**RECORDS SUPPLIED:**

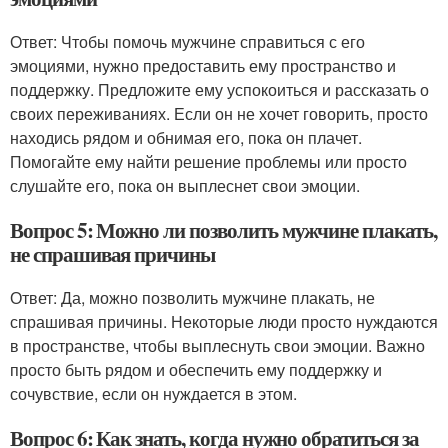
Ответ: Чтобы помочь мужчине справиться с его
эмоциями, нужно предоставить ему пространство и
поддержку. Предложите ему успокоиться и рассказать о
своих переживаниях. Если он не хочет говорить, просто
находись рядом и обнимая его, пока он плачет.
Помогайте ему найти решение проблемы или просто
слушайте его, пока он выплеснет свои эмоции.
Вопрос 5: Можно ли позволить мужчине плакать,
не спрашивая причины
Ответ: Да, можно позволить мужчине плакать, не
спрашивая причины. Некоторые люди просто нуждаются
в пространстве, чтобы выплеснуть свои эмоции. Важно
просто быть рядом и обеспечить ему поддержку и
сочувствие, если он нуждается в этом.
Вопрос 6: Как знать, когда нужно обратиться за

--

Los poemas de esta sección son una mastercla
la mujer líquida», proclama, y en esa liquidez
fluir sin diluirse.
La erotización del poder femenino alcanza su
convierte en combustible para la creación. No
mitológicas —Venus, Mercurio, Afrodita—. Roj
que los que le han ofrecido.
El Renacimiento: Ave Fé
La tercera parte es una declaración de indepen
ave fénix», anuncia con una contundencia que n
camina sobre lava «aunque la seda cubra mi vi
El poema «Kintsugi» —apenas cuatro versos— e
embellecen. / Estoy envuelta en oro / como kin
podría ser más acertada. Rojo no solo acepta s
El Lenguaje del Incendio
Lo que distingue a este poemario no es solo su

...

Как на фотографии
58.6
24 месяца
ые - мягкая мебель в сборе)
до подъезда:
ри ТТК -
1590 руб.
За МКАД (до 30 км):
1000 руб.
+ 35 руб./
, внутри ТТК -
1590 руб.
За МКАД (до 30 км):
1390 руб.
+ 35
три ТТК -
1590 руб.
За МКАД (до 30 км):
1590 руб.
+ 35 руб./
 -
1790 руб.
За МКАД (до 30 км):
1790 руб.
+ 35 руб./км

**WORK ORDER:** Give back exactly the lines above starting at the line where "просто быть рядом" appears and ending at the line where "Вопрос 6: Как" appears, both included, with no other lines.

**YOUR RESPONSE:**
просто быть рядом и обеспечить ему поддержку и
сочувствие, если он нуждается в этом.
Вопрос 6: Как знать, когда нужно обратиться за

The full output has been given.